▸ **EXERCISE DATA**:
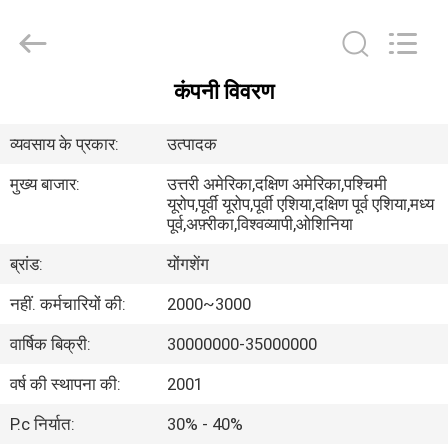
Henan
Yongsheng
Aluminum
Industry
Co.,Ltd..
All
कंपनी विवरण
Rights
घर
Reserved.
व्यवसाय के प्रकार:
उत्पादक
उत्पादों
मुख्य बाजार:
उत्तरी अमेरिका,दक्षिण अमेरिका,पश्चिमी
यूरोप,पूर्वी यूरोप,पूर्वी एशिया,दक्षिण पूर्व एशिया,मध्य
पूर्व,अफ़्रीका,विश्वव्यापी,ओशिनिया
हमारे
ब्रांड:
योंगशेंग
बारे
में
नहीं. कर्मचारियों की:
2000~3000
वार्षिक बिक्री:
30000000-35000000
कारखाना
वर्ष की स्थापना की:
2001
भ्रमण
P.c निर्यात:
30% - 40%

▸ **WHAT THE EXERCISE ASKS**: Could you retype the whole listing word for word, minus its pictures?

▸ **RESULT**:
Henan
Yongsheng
Aluminum
Industry
Co.,Ltd..
All
कंपनी विवरण
Rights
घर
Reserved.
व्यवसाय के प्रकार:
उत्पादक
उत्पादों
मुख्य बाजार:
उत्तरी अमेरिका,दक्षिण अमेरिका,पश्चिमी
यूरोप,पूर्वी यूरोप,पूर्वी एशिया,दक्षिण पूर्व एशिया,मध्य
पूर्व,अफ़्रीका,विश्वव्यापी,ओशिनिया
हमारे
ब्रांड:
योंगशेंग
बारे
में
नहीं. कर्मचारियों की:
2000~3000
वार्षिक बिक्री:
30000000-35000000
कारखाना
वर्ष की स्थापना की:
2001
भ्रमण
P.c निर्यात:
30% - 40%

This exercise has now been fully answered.